Uma manifestação contra o corte de 30% da verba de todas as universidades federais reuniu cerca de três mil estudantes de várias universidades na avenida Paulista, em São Paulo, no final da tarde desta quarta-feira (8). Aos gritos, como por exemplo, “Que contradição. Tem dinheiro para banqueiro, mas não para a educação”, os alunos se concentraram em frente ao Masp e depois seguiram em passeata sentido rua da Consolação, até o escritório da Presidência da República.

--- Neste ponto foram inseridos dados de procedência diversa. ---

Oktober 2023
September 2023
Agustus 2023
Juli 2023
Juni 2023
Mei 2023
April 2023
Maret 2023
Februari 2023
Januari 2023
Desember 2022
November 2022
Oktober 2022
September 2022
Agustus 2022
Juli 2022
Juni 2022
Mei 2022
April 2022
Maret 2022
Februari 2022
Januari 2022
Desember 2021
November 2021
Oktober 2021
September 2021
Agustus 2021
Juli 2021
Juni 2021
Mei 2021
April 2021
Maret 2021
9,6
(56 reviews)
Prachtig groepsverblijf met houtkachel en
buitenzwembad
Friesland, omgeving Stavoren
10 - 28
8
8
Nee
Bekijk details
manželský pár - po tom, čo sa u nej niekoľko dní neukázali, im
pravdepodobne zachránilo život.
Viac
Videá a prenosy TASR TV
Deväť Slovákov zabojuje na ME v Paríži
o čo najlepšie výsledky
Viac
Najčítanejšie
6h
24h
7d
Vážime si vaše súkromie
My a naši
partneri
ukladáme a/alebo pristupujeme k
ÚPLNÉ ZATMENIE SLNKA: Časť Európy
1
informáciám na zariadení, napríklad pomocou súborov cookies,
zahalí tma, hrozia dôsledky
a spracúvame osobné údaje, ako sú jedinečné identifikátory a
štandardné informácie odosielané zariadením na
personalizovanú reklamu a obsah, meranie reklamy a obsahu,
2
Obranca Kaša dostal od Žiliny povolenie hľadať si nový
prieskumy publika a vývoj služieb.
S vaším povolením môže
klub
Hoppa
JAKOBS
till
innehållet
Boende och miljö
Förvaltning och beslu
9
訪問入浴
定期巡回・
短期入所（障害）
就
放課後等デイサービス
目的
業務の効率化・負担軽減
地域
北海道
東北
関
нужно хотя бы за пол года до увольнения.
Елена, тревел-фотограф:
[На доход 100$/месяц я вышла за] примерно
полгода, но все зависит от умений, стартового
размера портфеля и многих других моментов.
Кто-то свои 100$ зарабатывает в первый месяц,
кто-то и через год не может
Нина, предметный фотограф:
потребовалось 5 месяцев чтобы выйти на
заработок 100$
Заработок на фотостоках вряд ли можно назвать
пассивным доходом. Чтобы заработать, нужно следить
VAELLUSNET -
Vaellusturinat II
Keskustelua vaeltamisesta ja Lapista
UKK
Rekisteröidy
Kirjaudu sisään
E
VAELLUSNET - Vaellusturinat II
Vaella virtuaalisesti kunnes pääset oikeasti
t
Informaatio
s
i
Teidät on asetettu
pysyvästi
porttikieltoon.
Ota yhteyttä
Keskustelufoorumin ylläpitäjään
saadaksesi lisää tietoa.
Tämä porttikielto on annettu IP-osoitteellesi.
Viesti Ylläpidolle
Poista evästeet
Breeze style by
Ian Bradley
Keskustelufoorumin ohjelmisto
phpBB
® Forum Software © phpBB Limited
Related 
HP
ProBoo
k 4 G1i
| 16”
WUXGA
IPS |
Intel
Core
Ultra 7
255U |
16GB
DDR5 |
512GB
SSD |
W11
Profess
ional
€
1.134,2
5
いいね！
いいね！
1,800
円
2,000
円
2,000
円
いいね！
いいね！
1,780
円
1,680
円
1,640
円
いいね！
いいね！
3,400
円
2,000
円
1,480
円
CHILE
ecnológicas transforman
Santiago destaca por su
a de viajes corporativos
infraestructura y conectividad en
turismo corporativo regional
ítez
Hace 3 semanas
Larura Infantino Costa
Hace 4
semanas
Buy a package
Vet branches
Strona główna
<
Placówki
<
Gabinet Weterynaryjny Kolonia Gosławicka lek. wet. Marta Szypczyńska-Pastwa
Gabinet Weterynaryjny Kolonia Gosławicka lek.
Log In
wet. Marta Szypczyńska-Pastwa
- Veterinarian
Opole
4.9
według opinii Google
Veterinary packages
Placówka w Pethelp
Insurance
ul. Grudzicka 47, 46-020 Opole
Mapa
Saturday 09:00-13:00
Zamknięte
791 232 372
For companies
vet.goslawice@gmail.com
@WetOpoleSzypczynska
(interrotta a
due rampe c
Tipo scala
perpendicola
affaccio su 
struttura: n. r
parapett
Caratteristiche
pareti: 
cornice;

O contingenciamento de 42%, para 2019, nos recursos de investimentos do Ministério da Ciência, Tecnologia, Inovações e Comunicações (MCTIC) e de 21% no Ministério da Educação (MEC) agravaram a situação das universidades, mas o corte linear de 30% do orçamento das universidades anunciada pelo ministro da Educação, Abraham Weintraub, ameaça paralisar as instituições em todo o País.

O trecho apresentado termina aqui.